- **Task goal**: Could you repeat exactly the lines from the one containing "86 337 38.93" through the last line of the records, with no pictures?

Stored items
........
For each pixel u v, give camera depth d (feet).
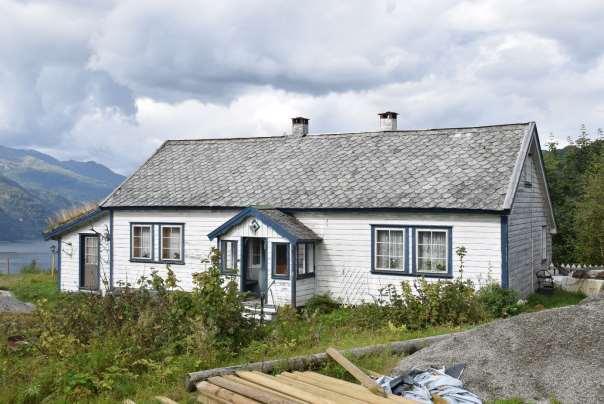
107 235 76.38
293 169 71.46
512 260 57.16
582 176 93.45
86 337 38.93
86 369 32.60
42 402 29.73
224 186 71.82
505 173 58.13
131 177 80.28
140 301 42.14
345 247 62.18
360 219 61.41
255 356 36.96
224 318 38.93
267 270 61.67
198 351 35.40
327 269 63.05
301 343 41.39
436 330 43.93
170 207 70.79
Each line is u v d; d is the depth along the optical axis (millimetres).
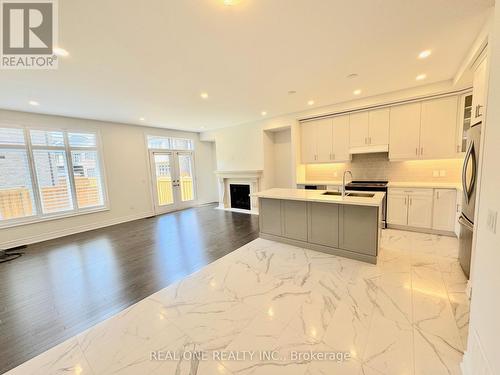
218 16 1838
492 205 1160
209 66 2715
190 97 3846
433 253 3109
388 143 4250
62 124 4785
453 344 1627
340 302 2152
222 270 2902
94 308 2252
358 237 2971
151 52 2348
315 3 1726
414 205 3953
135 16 1789
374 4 1760
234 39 2178
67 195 4895
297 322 1917
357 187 4465
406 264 2836
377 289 2330
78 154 5066
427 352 1573
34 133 4445
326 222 3219
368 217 2869
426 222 3875
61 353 1710
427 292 2248
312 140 5207
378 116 4309
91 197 5285
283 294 2320
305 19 1917
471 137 2389
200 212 6719
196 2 1661
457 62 2803
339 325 1862
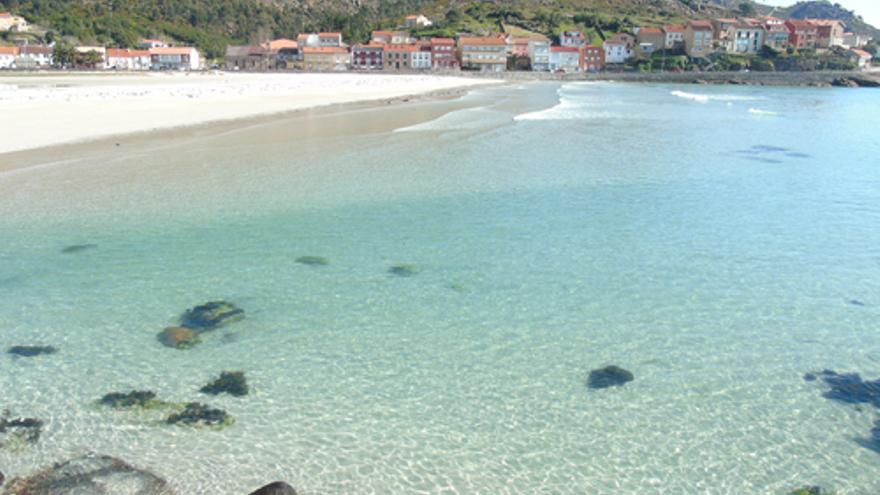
........
- **Response for this exercise**:
86 337 38.93
86 369 32.60
42 402 29.73
224 186 71.82
505 173 58.13
131 177 80.28
140 301 42.14
345 247 62.18
360 219 61.41
255 356 36.96
224 318 38.93
267 270 61.67
198 351 35.40
327 269 63.05
301 343 41.39
436 330 43.93
170 207 70.79
Each line is u v d; d is the depth along the optical axis (millimetres).
218 16 1838
492 205 1160
209 66 2715
190 97 3846
433 253 3109
388 143 4250
62 124 4785
453 344 1627
340 302 2152
222 270 2902
94 308 2252
358 237 2971
151 52 2348
315 3 1726
414 205 3953
135 16 1789
374 4 1760
234 39 2178
67 195 4895
297 322 1917
357 187 4465
406 264 2836
377 289 2330
78 154 5066
427 352 1573
34 133 4445
326 222 3219
368 217 2869
426 222 3875
61 353 1710
427 292 2248
312 140 5207
378 116 4309
91 197 5285
283 294 2320
305 19 1917
471 137 2389
200 212 6719
196 2 1661
457 62 2803
339 325 1862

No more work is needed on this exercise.